LOAD "artist.data" (
	   :idx :   ::',',
	'"':name:'"'::
) as artist;

LOAD "album.data" (
	'\'':title:'\''::,
	    :artist_idx::28:28
) as album;

CREATE "artist_album.data" from artist, album (
	   :artist.idx      :   ::'|',
	'"':artist.name     :'"'::'|',
	   :album.artist_idx:   ::'|',
	'[':album.title     :']'::
);

If you run the script the output would be like this,

1|"Broken Social Scene"|1|[You Forgot it in People]
2|"U2"|5|[Burn]
3|"Led Zeppelin"|4|[Get Lifted]
4|"John Legend"|2|[The Joshua Tree]
5|"Deep Purple"|1|[Broken Social Scene]

Join Statement

vos joint statement vos join rules

Join statement is used to combine two input file into one file, like create statement, but using specific fields as a matching rule.

Example on using Join statement,

LOAD "artist.data" (
           :idx :   ::',',
        '"':name:'"'::
) as artist;

LOAD "album.data" (
        '\'':title     :'\''::,
            :artist_idx:    :28 :28
) as album;

JOIN artist, album INTO "join_artist_album.data" (
        artist.idx = album.artist_idx
);

If you run the script the output would be like this,

1|Broken Social Scene|You Forgot it in People|1
2|U2|The Joshua Tree|2
4|John Legend|Get Lifted|4
5|Deep Purple|Burn|5

Field Clause

vos field clause
Priority of quote vs position vs separator

First, when reading field data start-position is have a higher priority than left-quote. In example, suppose that input data is like this,

'You Forgot it in People'

and you defined field like this,

	'\'':field00:'\'':4:22:

Vos will always read from position 4, not from first character of left-quote, which result " Forgot it in Peopl".

Second, while reading field data end-position have a higher priority than right-quote, and riqht-quote is have a high priority than separator.

Filter Clause

vos filter clause

Example of using filter:

This script will only write artist and album where it's field idx value is 1.

LOAD "artist.data" (
	   :idx :::',',
	'"':name:'"'::
) as artist;

LOAD "album.data" (
	'\'':title     :'\''::,
	    :artist_idx:    :28:28
) as album;

CREATE "filter_artist_album.data" from artist, album (
	   :artist.idx	:::'|',
	'"':artist.name	:'"'::'|',
	'[':album.title	:']'::
) FILTER (
        ACCEPT artist.idx = 1,
        REJECT album.artist_idx != 1
);

If you run the script the output would be like this,

1|"Broken Social Scene"|[You Forgot it in People]
|""|[Broken Social Scene]

Vos License

Copyright (C) 2009 M. Shulhan (ms@kilabit.info) All rights reserved.

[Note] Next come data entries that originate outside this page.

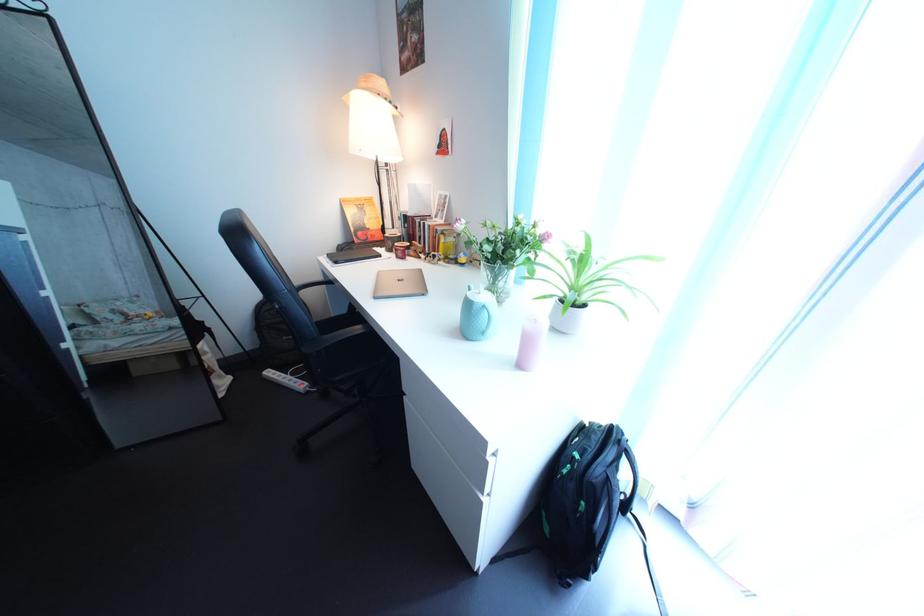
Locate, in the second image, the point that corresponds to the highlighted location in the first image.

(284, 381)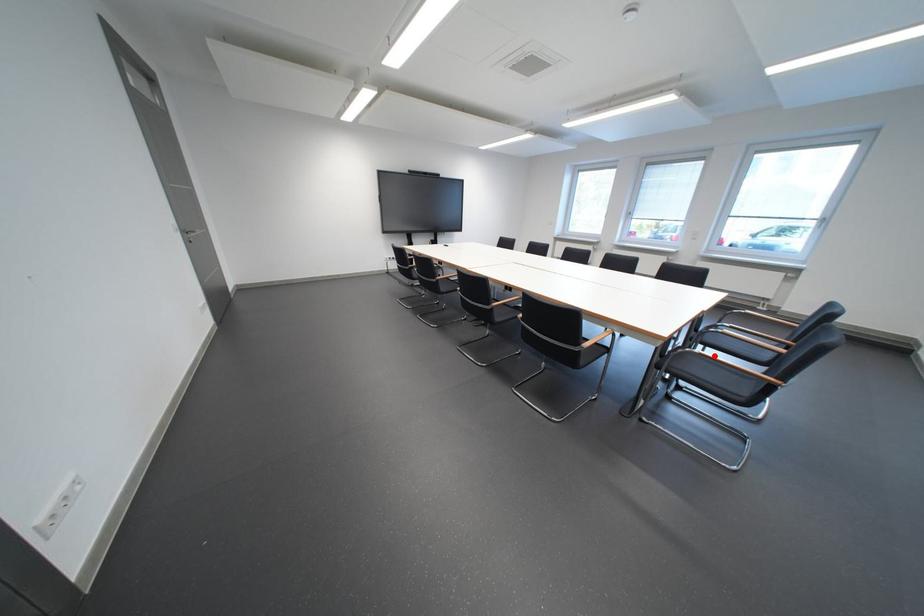
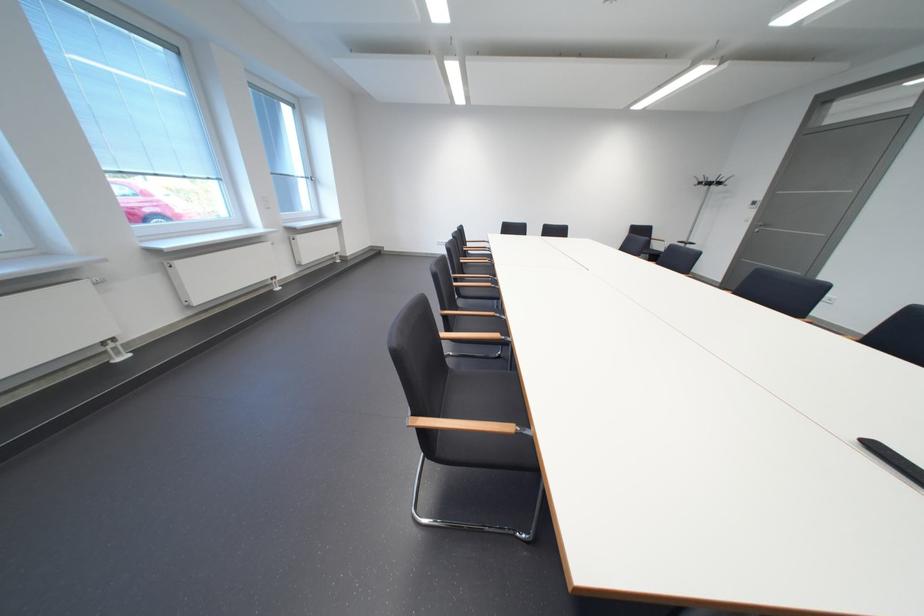
Question: I am providing you with two images of the same scene from different viewpoints. A red point is marked on the first image. At the location where the point appears in image 1, is it still visible in image 2?

Choices:
 (A) Yes
 (B) No

Answer: (B)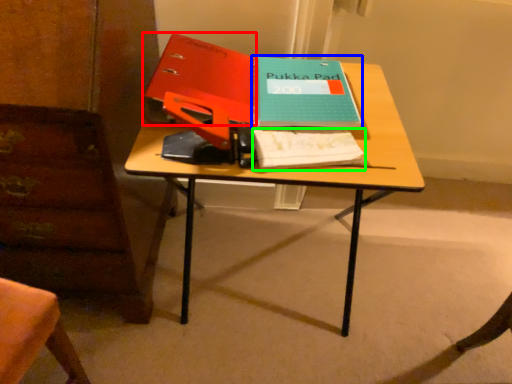
Question: Which object is the closest to the paperback book (highlighted by a red box)? Choose among these: paperback book (highlighted by a blue box) or notebook (highlighted by a green box).

Choices:
 (A) paperback book
 (B) notebook

Answer: (A)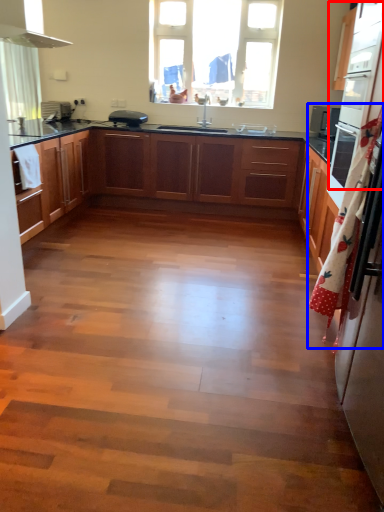
Question: Which point is closer to the camera, oven (highlighted by a red box) or curtain (highlighted by a blue box)?

Choices:
 (A) oven
 (B) curtain

Answer: (B)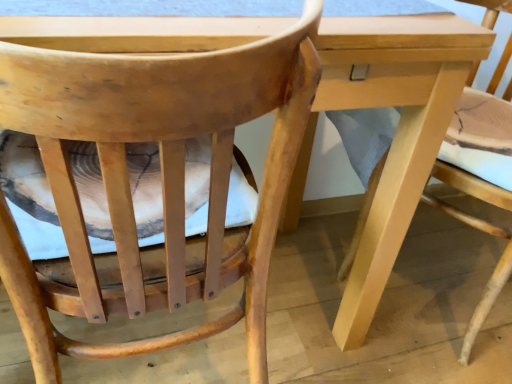
Question: Should I look upward or downward to see natural wood chair at center, placed as the 1th chair when sorted from right to left?

Choices:
 (A) up
 (B) down

Answer: (A)

Question: Can we say natural wood chair at center, placed as the 1th chair when sorted from right to left, lies outside wooden chair at center, which is counted as the first chair, starting from the left?

Choices:
 (A) no
 (B) yes

Answer: (B)

Question: From the image's perspective, is natural wood chair at center, placed as the 1th chair when sorted from right to left, on wooden chair at center, which ranks as the 2th chair in right-to-left order?

Choices:
 (A) no
 (B) yes

Answer: (B)

Question: Considering the relative positions of natural wood chair at center, positioned as the 2th chair in left-to-right order, and wooden chair at center, which ranks as the 2th chair in right-to-left order, in the image provided, is natural wood chair at center, positioned as the 2th chair in left-to-right order, to the left of wooden chair at center, which ranks as the 2th chair in right-to-left order, from the viewer's perspective?

Choices:
 (A) yes
 (B) no

Answer: (B)

Question: Are natural wood chair at center, placed as the 1th chair when sorted from right to left, and wooden chair at center, which is counted as the first chair, starting from the left, far apart?

Choices:
 (A) yes
 (B) no

Answer: (B)

Question: From a real-world perspective, is natural wood chair at center, placed as the 1th chair when sorted from right to left, over wooden chair at center, which ranks as the 2th chair in right-to-left order?

Choices:
 (A) no
 (B) yes

Answer: (A)

Question: Can you confirm if natural wood chair at center, placed as the 1th chair when sorted from right to left, is wider than wooden chair at center, which is counted as the first chair, starting from the left?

Redistribution and use in source and binary forms, with or without
modification, are permitted provided that the following conditions are met:

1. Redistributions of source code must retain the above copyright notice, this
   list of conditions and the following disclaimer.

2. Redistributions in binary form must reproduce the above copyright notice,
   this list of conditions and the following disclaimer in the documentation
   and/or other materials provided with the distribution.

3. All advertising materials mentioning features or use of this software must
   display the following acknowledgment:
   "This product includes software written by M. Shulhan (ms@kilabit.info)"

4. The names "M. Shulhan" or "Vos" must not be used to endorse or promote
   products derived from this software without specific prior written
   permission.

5. Products derived from this software may not be called "Vos" nor may "Vos"
   appear in their names without prior written permission of the author.

THIS SOFTWARE IS PROVIDED BY SHULHAN "AS IS" AND ANY EXPRESS OR IMPLIED
WARRANTIES, INCLUDING, BUT NOT LIMITED TO, THE IMPLIED WARRANTIES OF
MERCHANTABILITY AND FITNESS FOR A PARTICULAR PURPOSE ARE DISCLAIMED. IN NO
EVENT SHALL THE COPYRIGHT OWNER OR CONTRIBUTORS BE LIABLE FOR ANY DIRECT,
INDIRECT, INCIDENTAL, SPECIAL, EXEMPLARY, OR CONSEQUENTIAL DAMAGES (INCLUDING,
BUT NOT LIMITED TO, PROCUREMENT OF SUBSTITUTE GOODS OR SERVICES; LOSS OF USE,
DATA, OR PROFITS; OR BUSINESS INTERRUPTION) HOWEVER CAUSED AND ON ANY THEORY
OF LIABILITY, WHETHER IN CONTRACT, STRICT LIABILITY, OR TORT (INCLUDING
NEGLIGENCE OR OTHERWISE) ARISING IN ANY WAY OUT OF THE USE OF THIS SOFTWARE,
EVEN IF ADVISED OF THE POSSIBILITY OF SUCH DAMAGE.